Valores emergentes para evitar la locura de las viejas virtudes

Antes de llegar a los actuales partidos emergentes en Europa casi siempre ligados al populismo y, por tanto, muy inciertos en capacidad de resolver problemas reales, muchos filósofos venían usando ese adjetivo para valores que veían surgir de la crisis postmoderna. Pienso, sobre todo, en Jesús Ballesteros y Alejandro Llano, autores de libros con reflexiones de gran entidad.

Los he recordado estos días, durante una reciente semana en Valencia, donde coincidí con ellos en diversos momentos. Porque, en época de campaña electoral –que prácticamente no sigo, porque no tengo dudas ni indecisiones desde hace tiempo, llega el eco de la reiteración de nobilísimas palabras e ideales, que no tardarán en ser fagocitadas por la velocidad de las comunicaciones y la intensidad cambiante de las posiciones públicas.

No pocas de esas expresiones siembran la confusión, más aún en una cultura –con perdón por la cursilada polisémica. Sin volver a recurrir a Orwell, la realidad es muy distinta de lo que reflejan a primera vista los términos. Me imagino a los votantes hoy indecisos tirándose de los pelos dentro de poco: ¿cómo he podido contribuir a esto? Larga experiencia tenemos en España del “no es esto”.

Quizá por eso he recordado también una frase del gran Chesterton, muchas veces citada, no siempre con precisión. La copio una vez más de su Ortodoxia: “Cuando alguna teoría religiosa es sacudida, como lo fue el Cristianismo en la Reforma, no sólo los vicios quedan sueltos y vagan causando daños por todas partes; pero también quedan sueltas las virtudes, y éstas vagan con mayor desorden y causan todavía mayores daños.

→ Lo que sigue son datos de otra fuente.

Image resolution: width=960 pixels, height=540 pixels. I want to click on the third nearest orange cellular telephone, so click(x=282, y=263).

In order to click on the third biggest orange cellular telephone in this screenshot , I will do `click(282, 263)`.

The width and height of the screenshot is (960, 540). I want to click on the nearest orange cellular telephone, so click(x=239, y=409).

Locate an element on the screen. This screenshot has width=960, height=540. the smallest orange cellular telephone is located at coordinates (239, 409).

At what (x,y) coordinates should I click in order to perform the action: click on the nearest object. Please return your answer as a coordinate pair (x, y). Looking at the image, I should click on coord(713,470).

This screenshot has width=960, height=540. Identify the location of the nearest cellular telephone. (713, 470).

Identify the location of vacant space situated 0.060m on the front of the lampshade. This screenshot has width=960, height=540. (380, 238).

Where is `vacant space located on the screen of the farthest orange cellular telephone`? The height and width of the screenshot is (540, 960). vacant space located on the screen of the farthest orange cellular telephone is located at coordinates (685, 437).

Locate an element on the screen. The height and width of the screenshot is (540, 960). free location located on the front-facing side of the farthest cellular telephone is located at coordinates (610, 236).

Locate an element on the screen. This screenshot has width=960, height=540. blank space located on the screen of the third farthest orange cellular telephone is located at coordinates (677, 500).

Pudiéramos decir que el mundo moderno está poblado por las viejas virtudes cristianas que se han vuelto locas. Y se han vuelto locas, de sentirse aisladas y de verse vagando a solas”.

Anteayer se abría la puerta santa en tantas catedrales o santuarios de Europa, una semana después de la apertura oficial en la basílica de san Pedro: una confirmación del gran valor emergente de la misericordia divina. Suscita especial esperanza su capacidad, como virtud cristiana esencial, de renovar la vida de los creyentes y de toda la humanidad. Porque modaliza con especial ternura y amabilidad la práctica del conjunto de las virtudes humanas y sobrenaturales.

Ciertamente, tras la Encarnación de la segunda persona de la Trinidad, perfecto Dios y Hombre perfecto, según la síntesis histórica del Símbolo Atanasiano, no es fácil distinguir la virtud humana de la sobrenatural, porque todo comunica. No es casual que el Catecismo de la Iglesia Católica comience su artículo sobre las virtudes (CEC 1803, 1º) con una cita de Filipenses 4, 8: “Todo cuanto hay de verdadero, de noble, de justo, de puro, de amable, de honorable, todo cuanto sea virtud y cosa digna de elogio, todo eso tenedlo en cuenta”.

El carácter cósmico, global, de la Redención estaba magníficamente expresado en un pasaje del evangelio de San Juan (12, 32), tan familiar a san Josemaría Escrivá de Balaguer, a raíz de una locución divina recibida en Madrid el 7 de agosto de 1931: “Y yo, cuando sea levantado de la tierra, atraeré a todos (omnes en la neovulgata, que sustituye al omnia presente en aquella locuela) hacia mí”. Sustenta un fuerte sentido de unidad de vida, que da valor divino a todo lo humano, aun con máximo respeto a la legítima autonomía de lo creado, de modo particular, las realidades temporales.

De ahí la distinción entre ética privada y pública. Y la posibilidad –basta pensar en el evangélico juez inicuo de ser justo hacia los demás desde desarreglos personales. Llegó al extremo empleado profusamente por el viejo marco liberal de que los vicios privados pudieran transformarse en virtudes públicas, según la parábola apícola de Bernard Mandeville. Pero, en una cultural trasparente, cada vez se sostiene menos la incoherencia entre lo personal y lo colectivo. Menos aún cuando se profundiza en la fundamentación de la ética a partir de la dignidad de la persona humana.

La reflexión sobre la misericordia no tiene por qué llevar a buenismos o bondadosidades. Lo subraya Francisco con una cita clásica de Tomás de Aquino: "Es propio de Dios usar misericordia y especialmente en esto se manifiesta su omnipotencia". Más bien puede dar impulso a la construcción de una auténtica ética pública plena y comprensiva, exigente y tolerante, alejada de las imposiciones de lo aparentemente correcto.